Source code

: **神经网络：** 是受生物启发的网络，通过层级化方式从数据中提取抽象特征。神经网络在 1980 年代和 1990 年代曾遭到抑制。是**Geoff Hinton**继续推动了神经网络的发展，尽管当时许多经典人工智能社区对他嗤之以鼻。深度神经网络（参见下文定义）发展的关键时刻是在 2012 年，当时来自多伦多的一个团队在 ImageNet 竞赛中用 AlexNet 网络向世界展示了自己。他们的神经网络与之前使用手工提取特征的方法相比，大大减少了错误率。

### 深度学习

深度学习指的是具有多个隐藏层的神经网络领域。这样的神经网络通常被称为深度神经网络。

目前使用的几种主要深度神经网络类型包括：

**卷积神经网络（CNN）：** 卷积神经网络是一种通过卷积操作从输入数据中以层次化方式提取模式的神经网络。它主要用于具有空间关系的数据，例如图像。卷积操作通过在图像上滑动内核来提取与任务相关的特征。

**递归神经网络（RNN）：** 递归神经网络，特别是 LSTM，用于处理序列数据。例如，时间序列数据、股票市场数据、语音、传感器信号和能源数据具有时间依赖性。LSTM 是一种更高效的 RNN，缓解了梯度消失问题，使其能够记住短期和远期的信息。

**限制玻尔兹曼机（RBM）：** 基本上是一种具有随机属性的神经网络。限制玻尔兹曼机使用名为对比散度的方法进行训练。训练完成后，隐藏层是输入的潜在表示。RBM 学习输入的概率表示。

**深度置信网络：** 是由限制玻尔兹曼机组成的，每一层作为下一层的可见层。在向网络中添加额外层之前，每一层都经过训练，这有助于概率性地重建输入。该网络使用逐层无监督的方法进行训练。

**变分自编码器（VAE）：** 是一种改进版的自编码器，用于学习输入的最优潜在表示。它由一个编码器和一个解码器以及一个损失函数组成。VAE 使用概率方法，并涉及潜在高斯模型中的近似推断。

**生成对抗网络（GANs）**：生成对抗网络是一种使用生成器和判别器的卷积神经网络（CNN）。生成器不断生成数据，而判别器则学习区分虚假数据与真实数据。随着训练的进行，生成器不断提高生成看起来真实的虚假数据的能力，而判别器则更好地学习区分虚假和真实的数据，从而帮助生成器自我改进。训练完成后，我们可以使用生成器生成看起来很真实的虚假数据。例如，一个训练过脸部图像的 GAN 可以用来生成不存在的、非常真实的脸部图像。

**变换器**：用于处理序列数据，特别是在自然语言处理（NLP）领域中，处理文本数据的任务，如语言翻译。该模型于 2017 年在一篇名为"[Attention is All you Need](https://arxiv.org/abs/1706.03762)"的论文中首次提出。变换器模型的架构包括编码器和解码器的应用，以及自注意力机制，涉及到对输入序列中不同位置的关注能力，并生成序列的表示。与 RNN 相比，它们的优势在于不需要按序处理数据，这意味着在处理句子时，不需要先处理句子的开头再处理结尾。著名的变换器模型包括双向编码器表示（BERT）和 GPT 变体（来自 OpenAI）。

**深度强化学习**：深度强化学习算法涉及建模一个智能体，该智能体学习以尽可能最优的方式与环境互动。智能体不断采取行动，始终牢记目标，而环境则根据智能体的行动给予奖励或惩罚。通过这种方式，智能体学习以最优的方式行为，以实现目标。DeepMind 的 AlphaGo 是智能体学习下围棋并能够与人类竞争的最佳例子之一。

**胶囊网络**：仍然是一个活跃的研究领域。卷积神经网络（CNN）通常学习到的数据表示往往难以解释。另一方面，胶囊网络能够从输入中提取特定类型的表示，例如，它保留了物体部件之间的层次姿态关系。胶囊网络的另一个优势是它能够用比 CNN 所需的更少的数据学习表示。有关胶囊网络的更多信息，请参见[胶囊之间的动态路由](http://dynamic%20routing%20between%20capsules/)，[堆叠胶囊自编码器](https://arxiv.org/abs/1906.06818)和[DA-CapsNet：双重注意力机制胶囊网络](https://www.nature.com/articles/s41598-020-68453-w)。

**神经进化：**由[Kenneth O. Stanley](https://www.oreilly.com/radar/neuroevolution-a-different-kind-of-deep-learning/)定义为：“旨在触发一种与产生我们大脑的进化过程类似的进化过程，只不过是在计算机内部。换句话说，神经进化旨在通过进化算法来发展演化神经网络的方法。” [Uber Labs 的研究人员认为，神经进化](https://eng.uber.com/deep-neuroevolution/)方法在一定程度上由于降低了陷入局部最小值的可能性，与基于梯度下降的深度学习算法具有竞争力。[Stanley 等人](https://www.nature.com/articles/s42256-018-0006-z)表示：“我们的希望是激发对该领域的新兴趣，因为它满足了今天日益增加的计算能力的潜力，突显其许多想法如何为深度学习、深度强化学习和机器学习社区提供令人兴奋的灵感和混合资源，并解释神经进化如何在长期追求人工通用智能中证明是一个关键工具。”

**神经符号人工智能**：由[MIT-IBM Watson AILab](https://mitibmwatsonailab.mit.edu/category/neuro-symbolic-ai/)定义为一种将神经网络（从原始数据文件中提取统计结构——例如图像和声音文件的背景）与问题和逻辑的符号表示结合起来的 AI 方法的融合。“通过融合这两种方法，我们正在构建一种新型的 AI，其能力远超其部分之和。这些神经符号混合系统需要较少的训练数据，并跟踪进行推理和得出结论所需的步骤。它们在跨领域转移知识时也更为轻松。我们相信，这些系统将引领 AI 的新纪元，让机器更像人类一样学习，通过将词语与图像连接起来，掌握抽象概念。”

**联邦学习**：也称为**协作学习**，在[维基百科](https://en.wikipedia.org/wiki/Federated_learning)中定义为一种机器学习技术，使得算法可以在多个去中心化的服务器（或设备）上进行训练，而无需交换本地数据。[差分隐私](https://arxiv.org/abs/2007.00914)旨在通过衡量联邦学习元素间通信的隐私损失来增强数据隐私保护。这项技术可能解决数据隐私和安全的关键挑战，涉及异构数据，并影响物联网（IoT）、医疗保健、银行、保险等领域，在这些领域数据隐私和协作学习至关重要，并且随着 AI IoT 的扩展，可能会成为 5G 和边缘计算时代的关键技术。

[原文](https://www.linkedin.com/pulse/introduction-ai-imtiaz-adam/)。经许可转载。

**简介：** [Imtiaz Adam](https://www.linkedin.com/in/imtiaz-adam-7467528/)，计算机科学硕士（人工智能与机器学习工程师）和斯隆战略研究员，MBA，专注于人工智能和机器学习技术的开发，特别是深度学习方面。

*Assigned task:* Which lines of the records above contain the word "linkedin"? Gather each one, and treat uppercase and lowercase as different.

*Response box:*
[原文](https://www.linkedin.com/pulse/introduction-ai-imtiaz-adam/)。经许可转载。
**简介：** [Imtiaz Adam](https://www.linkedin.com/in/imtiaz-adam-7467528/)，计算机科学硕士（人工智能与机器学习工程师）和斯隆战略研究员，MBA，专注于人工智能和机器学习技术的开发，特别是深度学习方面。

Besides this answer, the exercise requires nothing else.